Our research focuses on three main areas:

  1. Gene therapy for thalassemia. The clinical development of HSC LV-based gene therapy for transfusion-dependent ß-thalassemia was pursued along years in our lab, leading to the first trial. Clinical outcome showed a reduction of transfusion requirement in adult patients and transfusion independence in children. The group work is optimizing transduction protocols to improve the proportion of corrected cells necessary for complete correction of anemia and ineffective erythropoiesis. Moreover, the development of approaches of targeted biological conditioning will avoid toxicity of myeloablation while favoring the engraftment of genetically modified cells. Exploiting our long-lasting experience in the preclinical and clinical development of gene therapy, we also aim to test novel gene editing approaches.
  2. Defining the hematopoietic hierarchy in bone marrow stress conditions. To correct HSCs in disease context, it is important to gain mechanistic insight about when multipotency is lost and how lineage commitment is regulated normally and disrupted in stress conditions. Hematopoiesis is a continuous differentiation process and is maintained by distinct stem/progenitor cell populations in native and stress states, indicating that the hematopoietic hierarchy roadmap is flexible to adapt to different conditions. Our project is aimed to dissect molecular and cellular factors regulating the shape of hematopoiesis in erythropoietic diseases providing valuable clues to design therapeutic approaches combining genetic correction with restoration of erythroid maturation allowing a full rescue of disease hallmarks.

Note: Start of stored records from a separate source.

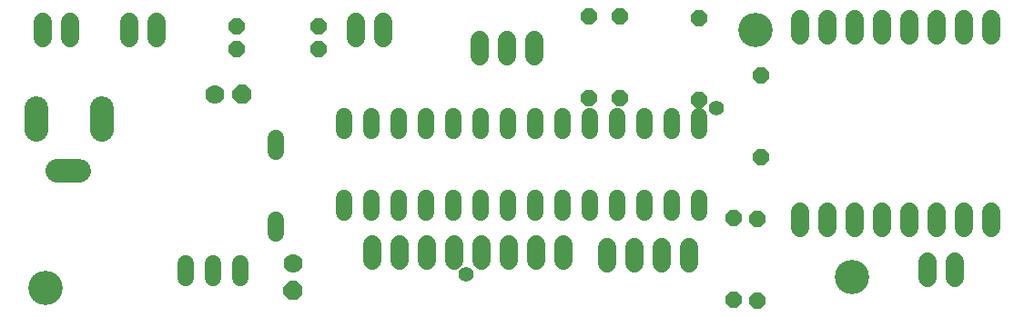
<source format=gbr>
G04 EAGLE Gerber RS-274X export*
G75*
%MOMM*%
%FSLAX34Y34*%
%LPD*%
%INSoldermask Top*%
%IPPOS*%
%AMOC8*
5,1,8,0,0,1.08239X$1,22.5*%
G01*
%ADD10C,3.203200*%
%ADD11C,2.203200*%
%ADD12C,1.727200*%
%ADD13P,1.649562X8X292.500000*%
%ADD14P,1.649562X8X22.500000*%
%ADD15C,1.524000*%
%ADD16P,1.924489X8X292.500000*%
%ADD17C,1.778000*%
%ADD18P,1.924489X8X22.500000*%
%ADD19P,1.649562X8X202.500000*%
%ADD20P,1.649562X8X112.500000*%
%ADD21C,1.409600*%


D10*
X3130000Y150000D03*
X3880000Y160000D03*
X3790000Y390000D03*
D11*
X3182200Y317400D02*
X3182200Y297400D01*
X3121200Y297400D02*
X3121200Y317400D01*
X3141200Y259400D02*
X3161200Y259400D01*
D12*
X4009100Y220620D02*
X4009100Y205380D01*
X3983700Y205380D02*
X3983700Y220620D01*
X3958300Y220620D02*
X3958300Y205380D01*
X3932900Y205380D02*
X3932900Y220620D01*
X3907500Y220620D02*
X3907500Y205380D01*
X3882100Y205380D02*
X3882100Y220620D01*
X3856700Y220620D02*
X3856700Y205380D01*
X3831300Y205380D02*
X3831300Y220620D01*
X4009100Y385380D02*
X4009100Y400620D01*
X3983700Y400620D02*
X3983700Y385380D01*
X3958300Y385380D02*
X3958300Y400620D01*
X3932900Y400620D02*
X3932900Y385380D01*
X3907500Y385380D02*
X3907500Y400620D01*
X3882100Y400620D02*
X3882100Y385380D01*
X3856700Y385380D02*
X3856700Y400620D01*
X3831300Y400620D02*
X3831300Y385380D01*
D13*
X3795510Y348109D03*
X3795510Y271909D03*
D14*
X3307400Y393900D03*
X3383600Y393900D03*
D15*
X3737900Y309704D02*
X3737900Y296496D01*
X3712500Y296496D02*
X3712500Y309704D01*
X3687100Y309704D02*
X3687100Y296496D01*
X3661700Y296496D02*
X3661700Y309704D01*
X3636300Y309704D02*
X3636300Y296496D01*
X3610900Y296496D02*
X3610900Y309704D01*
X3585500Y309704D02*
X3585500Y296496D01*
X3560100Y296496D02*
X3560100Y309704D01*
X3534700Y309704D02*
X3534700Y296496D01*
X3509300Y296496D02*
X3509300Y309704D01*
X3483900Y309704D02*
X3483900Y296496D01*
X3458500Y296496D02*
X3458500Y309704D01*
X3433100Y309704D02*
X3433100Y296496D01*
X3407700Y296496D02*
X3407700Y309704D01*
X3407700Y233504D02*
X3407700Y220296D01*
X3433100Y220296D02*
X3433100Y233504D01*
X3458500Y233504D02*
X3458500Y220296D01*
X3483900Y220296D02*
X3483900Y233504D01*
X3509300Y233504D02*
X3509300Y220296D01*
X3534700Y220296D02*
X3534700Y233504D01*
X3560100Y233504D02*
X3560100Y220296D01*
X3585500Y220296D02*
X3585500Y233504D01*
X3610900Y233504D02*
X3610900Y220296D01*
X3636300Y220296D02*
X3636300Y233504D01*
X3661700Y233504D02*
X3661700Y220296D01*
X3687100Y220296D02*
X3687100Y233504D01*
X3712500Y233504D02*
X3712500Y220296D01*
X3737900Y220296D02*
X3737900Y233504D01*
D16*
X3360000Y147300D03*
D17*
X3360000Y172700D03*
D18*
X3312700Y330000D03*
D17*
X3287300Y330000D03*
D15*
X3344300Y213604D02*
X3344300Y200396D01*
X3344300Y276596D02*
X3344300Y289804D01*
D13*
X3738100Y401200D03*
X3738100Y325000D03*
D19*
X3383400Y372300D03*
X3307200Y372300D03*
D12*
X3584700Y365380D02*
X3584700Y380620D01*
X3559300Y380620D02*
X3559300Y365380D01*
X3533900Y365380D02*
X3533900Y380620D01*
D20*
X3635000Y326600D03*
X3635000Y402800D03*
X3664300Y327100D03*
X3664300Y403300D03*
D12*
X3418900Y397720D02*
X3418900Y382480D01*
X3444300Y382480D02*
X3444300Y397720D01*
X3127300Y397620D02*
X3127300Y382380D01*
X3152700Y382380D02*
X3152700Y397620D01*
X3207300Y397620D02*
X3207300Y382380D01*
X3232700Y382380D02*
X3232700Y397620D01*
X3611200Y190520D02*
X3611200Y175280D01*
X3585800Y175280D02*
X3585800Y190520D01*
X3560400Y190520D02*
X3560400Y175280D01*
X3535000Y175280D02*
X3535000Y190520D01*
X3509600Y190520D02*
X3509600Y175280D01*
X3484200Y175280D02*
X3484200Y190520D01*
X3458800Y190520D02*
X3458800Y175280D01*
X3433400Y175280D02*
X3433400Y190520D01*
D15*
X3311100Y172614D02*
X3311100Y159406D01*
X3260300Y159406D02*
X3260300Y172614D01*
X3285700Y172614D02*
X3285700Y159406D01*
D12*
X3950100Y159080D02*
X3950100Y174320D01*
X3975500Y174320D02*
X3975500Y159080D01*
D20*
X3792300Y138100D03*
X3792300Y214300D03*
X3770000Y138900D03*
X3770000Y215100D03*
D12*
X3702700Y187620D02*
X3702700Y172380D01*
X3677300Y172380D02*
X3677300Y187620D01*
X3651900Y187620D02*
X3651900Y172380D01*
X3728100Y172380D02*
X3728100Y187620D01*
D21*
X3521400Y162500D03*
X3753800Y317400D03*
M02*

</source>
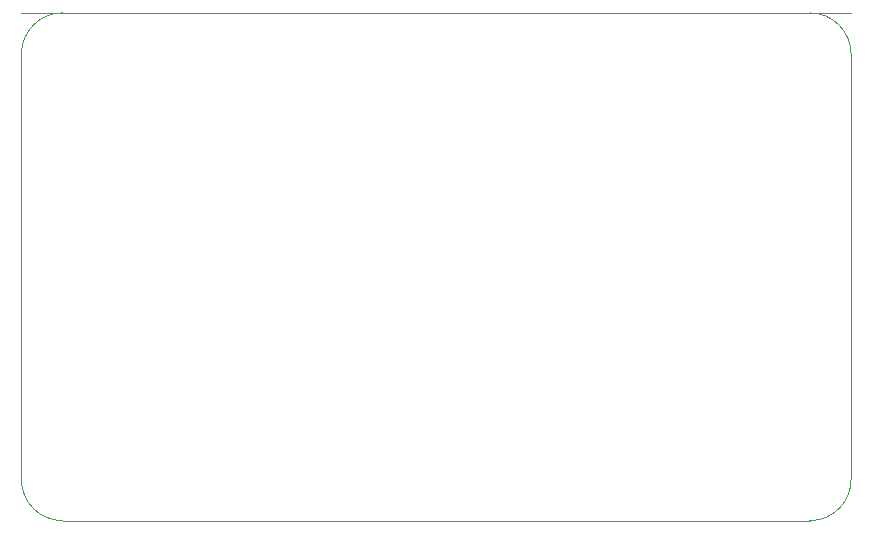
<source format=gbr>
%FSLAX34Y34*%
G04 Gerber Fmt 3.4, Leading zero omitted, Abs format*
G04 (created by PCBNEW (2014-03-19 BZR 4756)-product) date Thu 12 Jun 2014 23:18:30 BST*
%MOIN*%
G01*
G70*
G90*
G04 APERTURE LIST*
%ADD10C,0.005906*%
%ADD11C,0.003937*%
G04 APERTURE END LIST*
G54D10*
G54D11*
X43405Y-29921D02*
X68307Y-29921D01*
X42027Y-31299D02*
X42027Y-45472D01*
X43405Y-29921D02*
G75*
G03X42027Y-31299I0J-1377D01*
G74*
G01*
X43405Y-46850D02*
X68307Y-46850D01*
X42027Y-45472D02*
G75*
G03X43405Y-46850I1377J0D01*
G74*
G01*
X69685Y-31299D02*
X69685Y-45472D01*
X69685Y-31299D02*
G75*
G03X68307Y-29921I-1377J0D01*
G74*
G01*
X68307Y-46850D02*
G75*
G03X69685Y-45472I0J1377D01*
G74*
G01*
X42027Y-29921D02*
X69685Y-29921D01*
M02*

</source>
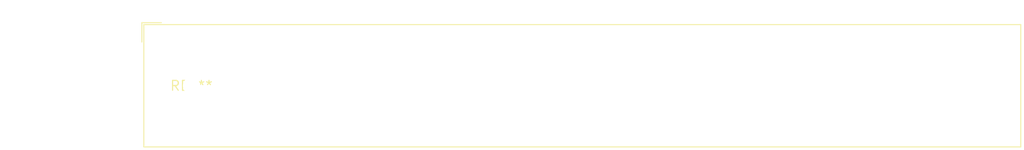
<source format=kicad_pcb>
(kicad_pcb (version 20240108) (generator pcbnew)

  (general
    (thickness 1.6)
  )

  (paper "A4")
  (layers
    (0 "F.Cu" signal)
    (31 "B.Cu" signal)
    (32 "B.Adhes" user "B.Adhesive")
    (33 "F.Adhes" user "F.Adhesive")
    (34 "B.Paste" user)
    (35 "F.Paste" user)
    (36 "B.SilkS" user "B.Silkscreen")
    (37 "F.SilkS" user "F.Silkscreen")
    (38 "B.Mask" user)
    (39 "F.Mask" user)
    (40 "Dwgs.User" user "User.Drawings")
    (41 "Cmts.User" user "User.Comments")
    (42 "Eco1.User" user "User.Eco1")
    (43 "Eco2.User" user "User.Eco2")
    (44 "Edge.Cuts" user)
    (45 "Margin" user)
    (46 "B.CrtYd" user "B.Courtyard")
    (47 "F.CrtYd" user "F.Courtyard")
    (48 "B.Fab" user)
    (49 "F.Fab" user)
    (50 "User.1" user)
    (51 "User.2" user)
    (52 "User.3" user)
    (53 "User.4" user)
    (54 "User.5" user)
    (55 "User.6" user)
    (56 "User.7" user)
    (57 "User.8" user)
    (58 "User.9" user)
  )

  (setup
    (pad_to_mask_clearance 0)
    (pcbplotparams
      (layerselection 0x00010fc_ffffffff)
      (plot_on_all_layers_selection 0x0000000_00000000)
      (disableapertmacros false)
      (usegerberextensions false)
      (usegerberattributes false)
      (usegerberadvancedattributes false)
      (creategerberjobfile false)
      (dashed_line_dash_ratio 12.000000)
      (dashed_line_gap_ratio 3.000000)
      (svgprecision 4)
      (plotframeref false)
      (viasonmask false)
      (mode 1)
      (useauxorigin false)
      (hpglpennumber 1)
      (hpglpenspeed 20)
      (hpglpendiameter 15.000000)
      (dxfpolygonmode false)
      (dxfimperialunits false)
      (dxfusepcbnewfont false)
      (psnegative false)
      (psa4output false)
      (plotreference false)
      (plotvalue false)
      (plotinvisibletext false)
      (sketchpadsonfab false)
      (subtractmaskfromsilk false)
      (outputformat 1)
      (mirror false)
      (drillshape 1)
      (scaleselection 1)
      (outputdirectory "")
    )
  )

  (net 0 "")

  (footprint "TerminalBlock_Dinkle_DT-55-B01X-11_P10.00mm" (layer "F.Cu") (at 0 0))

)

</source>
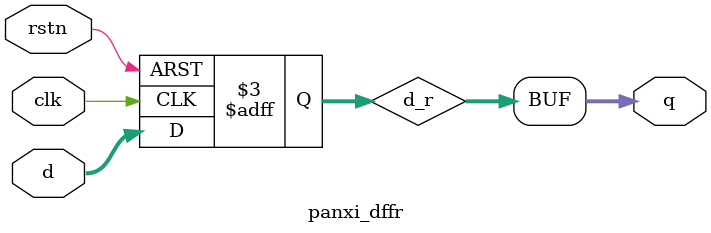
<source format=sv>
module panxi_dffers #(
    parameter WIDTH = 8
)(
    input  logic                clk  , 
    input  logic                rstn , 
    input  logic                en   ,
    input  logic [WIDTH-1:0]    d    ,
    output logic [WIDTH-1:0]    q
);
    logic [WIDTH-1:0] d_r;

    always_ff @(posedge clk or negedge rstn) begin
        if (rstn) begin
            d_r <= {WIDTH{1'b0}};
        end
        else if(en) begin
            d_r <= d;
        end
    end

    assign q = d_r;

    `ifndef FPGA_SOURCE
    `ifndef SYNTHESIS
        panxi_xchecker #(
            .WIDTH(1)
        )u_panxi_xchecker(
            .dat    (en     ),
            .clk    (clk    )
        );
    `endif
    `endif
endmodule


// panxi_soc dff with enable signal (async, low reset)
module panxi_dffer #(
    parameter WIDTH = 8
)(
    input  logic                clk  , 
    input  logic                rstn , 
    input  logic                en   ,
    input  logic [WIDTH-1:0]    d    ,
    output logic [WIDTH-1:0]    q
);
    logic [WIDTH-1:0] d_r;

    always_ff @(posedge clk or negedge rstn) begin
        if (!rstn) begin
            d_r <= {WIDTH{1'b0}};
        end
        else if(en) begin
            d_r <= d;
        end
    end

    assign q = d_r;

    `ifndef FPGA_SOURCE
    `ifndef SYNTHESIS
        panxi_xchecker #(
            .WIDTH(1)
        )u_panxi_xchecker(
            .dat    (en     ),
            .clk    (clk    )
        );
    `endif
    `endif
endmodule


// panxi_soc dff with enable signal (no reset)
module panxi_dffe #(
    parameter WIDTH = 8
)(
    input  logic                clk  , 
    input  logic                en   ,
    input  logic [WIDTH-1:0]    d    ,
    output logic [WIDTH-1:0]    q
);
    logic [WIDTH-1:0] d_r;

    always_ff @(posedge clk) begin
        if(en) begin
            d_r <= d;
        end
    end

    assign q = d_r;

    `ifndef FPGA_SOURCE
    `ifndef SYNTHESIS
        panxi_xchecker #(
            .WIDTH(1)
        )u_panxi_xchecker(
            .dat    (en     ),
            .clk    (clk    )
        );
    `endif
    `endif
endmodule


// panxi_soc dff (async, high reset)
module panxi_dffrs #(
    parameter WIDTH = 8
)(
    input  logic                clk  , 
    input  logic                rstn ,
    input  logic [WIDTH-1:0]    d    ,
    output logic [WIDTH-1:0]    q
);
    logic [WIDTH-1:0] d_r;

    always_ff @(posedge clk or negedge rstn) begin
        if (rstn) begin
            d_r <= {WIDTH{1'b0}};
        end
        else begin
            d_r <= d;
        end
    end

    assign q = d_r;

    `ifndef FPGA_SOURCE
    `ifndef SYNTHESIS
        panxi_xchecker #(
            .WIDTH(1)
        )u_panxi_xchecker(
            .dat    (en     ),
            .clk    (clk    )
        );
    `endif
    `endif
endmodule


// panxi_soc dff (async, low reset)
module panxi_dffr #(
    parameter WIDTH = 8
)(
    input  logic                clk  , 
    input  logic                rstn ,
    input  logic [WIDTH-1:0]    d    ,
    output logic [WIDTH-1:0]    q
);
    logic [WIDTH-1:0] d_r;

    always_ff @(posedge clk or negedge rstn) begin
        if (!rstn) begin
            d_r <= {WIDTH{1'b0}};
        end
        else begin
            d_r <= d;
        end
    end

    assign q = d_r;

    `ifndef FPGA_SOURCE
    `ifndef SYNTHESIS
        panxi_xchecker #(
            .WIDTH(1)
        )u_panxi_xchecker(
            .dat    (en     ),
            .clk    (clk    )
        );
    `endif
    `endif
endmodule
</source>
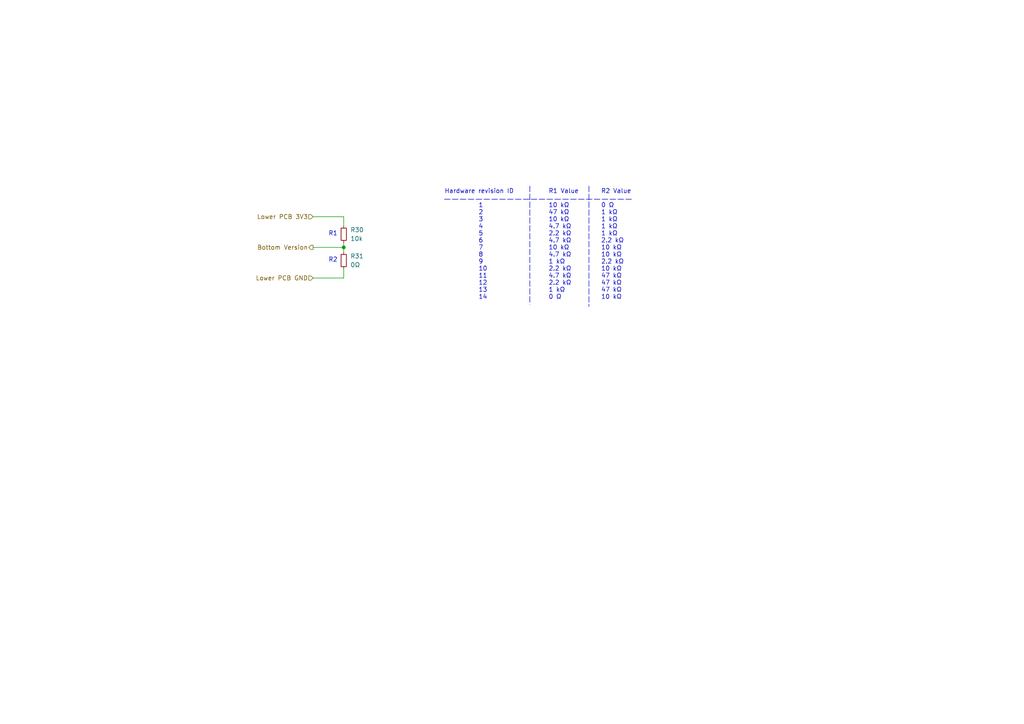
<source format=kicad_sch>
(kicad_sch (version 20210621) (generator eeschema)

  (uuid 5b4f617f-6ca5-430a-bf29-0b5afa199550)

  (paper "A4")

  

  (junction (at 99.695 71.755) (diameter 0) (color 0 0 0 0))

  (wire (pts (xy 99.695 70.485) (xy 99.695 71.755))
    (stroke (width 0) (type default) (color 0 0 0 0))
    (uuid 111a08de-ffe7-4fea-945c-f13bee9ee6ee)
  )
  (polyline (pts (xy 128.905 57.785) (xy 183.515 57.785))
    (stroke (width 0) (type default) (color 0 0 0 0))
    (uuid 27200c82-ff56-4417-82c7-623ce67408c9)
  )

  (wire (pts (xy 99.695 71.755) (xy 99.695 73.025))
    (stroke (width 0) (type default) (color 0 0 0 0))
    (uuid 47ba8c62-1b58-489f-9c2b-9412d33f1b7a)
  )
  (wire (pts (xy 99.695 62.865) (xy 99.695 65.405))
    (stroke (width 0) (type default) (color 0 0 0 0))
    (uuid 672a1db6-857c-462f-a9f9-7ed665a68719)
  )
  (wire (pts (xy 90.805 62.865) (xy 99.695 62.865))
    (stroke (width 0) (type default) (color 0 0 0 0))
    (uuid 756b56e7-a2c4-4cc1-a4bc-cd068641c12e)
  )
  (polyline (pts (xy 153.67 53.975) (xy 153.67 88.265))
    (stroke (width 0) (type default) (color 0 0 0 0))
    (uuid 8088c46a-01bd-4e8f-86af-7d78f6e35a8e)
  )

  (wire (pts (xy 90.805 80.645) (xy 99.695 80.645))
    (stroke (width 0) (type default) (color 0 0 0 0))
    (uuid c066429c-3111-4007-a90d-c6be1b11d77a)
  )
  (polyline (pts (xy 170.815 53.975) (xy 170.815 88.9))
    (stroke (width 0) (type default) (color 0 0 0 0))
    (uuid c6d00606-4825-4879-a625-da650236845d)
  )

  (wire (pts (xy 90.805 71.755) (xy 99.695 71.755))
    (stroke (width 0) (type default) (color 0 0 0 0))
    (uuid f0c54a08-2a9b-45ad-827a-4ee844b7ff80)
  )
  (wire (pts (xy 99.695 78.105) (xy 99.695 80.645))
    (stroke (width 0) (type default) (color 0 0 0 0))
    (uuid f9f1e99b-3103-4953-a1c1-38c8744cf428)
  )

  (text "R2" (at 95.25 76.2 0)
    (effects (font (size 1.27 1.27)) (justify left bottom))
    (uuid 060732cd-7803-473a-9c57-6e2d2fb77929)
  )
  (text "R1" (at 95.25 68.58 0)
    (effects (font (size 1.27 1.27)) (justify left bottom))
    (uuid 263ea66b-e0d6-4036-bca3-dff281c9c928)
  )
  (text "Hardware revision ID	R1 Value	R2 Value\n\n		1				10 kΩ		0 Ω\n		2				47 kΩ		1 kΩ\n		3				10 kΩ		1 kΩ\n		4				4.7 kΩ		1 kΩ\n		5				2.2 kΩ		1 kΩ\n		6				4.7 kΩ		2.2 kΩ\n		7				10 kΩ		10 kΩ\n		8				4.7 kΩ		10 kΩ\n		9				1 kΩ		2.2 kΩ\n		10				2.2 kΩ		10 kΩ\n		11				4.7 kΩ		47 kΩ\n		12				2.2 kΩ		47 kΩ\n		13				1 kΩ		47 kΩ\n		14				0 Ω			10 kΩ"
    (at 128.905 86.995 0)
    (effects (font (size 1.27 1.27)) (justify left bottom))
    (uuid a0d543fa-b862-4324-bcc0-19bc31ea22d0)
  )

  (hierarchical_label "Lower PCB 3V3" (shape input) (at 90.805 62.865 180)
    (effects (font (size 1.27 1.27)) (justify right))
    (uuid 0bc5cbcf-63e6-44fe-b874-37e9903fac1f)
  )
  (hierarchical_label "Bottom Version" (shape output) (at 90.805 71.755 180)
    (effects (font (size 1.27 1.27)) (justify right))
    (uuid 0df64d77-b1a2-49d2-9c8b-4fac9f504dba)
  )
  (hierarchical_label "Lower PCB GND" (shape input) (at 90.805 80.645 180)
    (effects (font (size 1.27 1.27)) (justify right))
    (uuid 39389759-36a4-4930-aeea-82e55dd23e52)
  )

  (symbol (lib_id "Device:R_Small") (at 99.695 75.565 180) (unit 1)
    (in_bom yes) (on_board yes) (fields_autoplaced)
    (uuid 64bc8863-c6e4-4231-bcd5-1801a2ed96b2)
    (property "Reference" "R31" (id 0) (at 101.6 74.2949 0)
      (effects (font (size 1.27 1.27)) (justify right))
    )
    (property "Value" "0Ω" (id 1) (at 101.6 76.8349 0)
      (effects (font (size 1.27 1.27)) (justify right))
    )
    (property "Footprint" "Resistor_SMD:R_0805_2012Metric_Pad1.20x1.40mm_HandSolder" (id 2) (at 99.695 75.565 0)
      (effects (font (size 1.27 1.27)) hide)
    )
    (property "Datasheet" "~" (id 3) (at 99.695 75.565 0)
      (effects (font (size 1.27 1.27)) hide)
    )
    (pin "1" (uuid 326d6e64-70c2-438b-b255-a40142939dc3))
    (pin "2" (uuid ce1b348f-3cdd-4418-a30c-a1f7e212587d))
  )

  (symbol (lib_id "Device:R_Small") (at 99.695 67.945 180) (unit 1)
    (in_bom yes) (on_board yes) (fields_autoplaced)
    (uuid 97edbac3-311b-44a0-b070-a57b690cf490)
    (property "Reference" "R30" (id 0) (at 101.6 66.6749 0)
      (effects (font (size 1.27 1.27)) (justify right))
    )
    (property "Value" "10k" (id 1) (at 101.6 69.2149 0)
      (effects (font (size 1.27 1.27)) (justify right))
    )
    (property "Footprint" "Resistor_SMD:R_0805_2012Metric_Pad1.20x1.40mm_HandSolder" (id 2) (at 99.695 67.945 0)
      (effects (font (size 1.27 1.27)) hide)
    )
    (property "Datasheet" "~" (id 3) (at 99.695 67.945 0)
      (effects (font (size 1.27 1.27)) hide)
    )
    (pin "1" (uuid 8508891b-9451-4f03-86c2-42c28076dd24))
    (pin "2" (uuid 392e271a-682a-443e-9c4f-fdca31121bc0))
  )
)

</source>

  3. Interactions of HSCs and their bone marrow niche components. This group provided the original demonstration that the bone marrow microenvironment in ß-thalassemia is perturbed, in terms of cellular and molecular components This stress environment could have an impact on the lineage commitment of HSCs leading to a unique model of hematopoiesis. Our aim is to identify the source of molecular stress signals in thalassemic bone marrow and key molecules and pathways causing HSC and niche dysfunction for the development of strategies to rescue normal bone marrow homeostasis and to improve gene therapy outcome, by exploiting combined strategies based on novel insight of HSC-niche biology.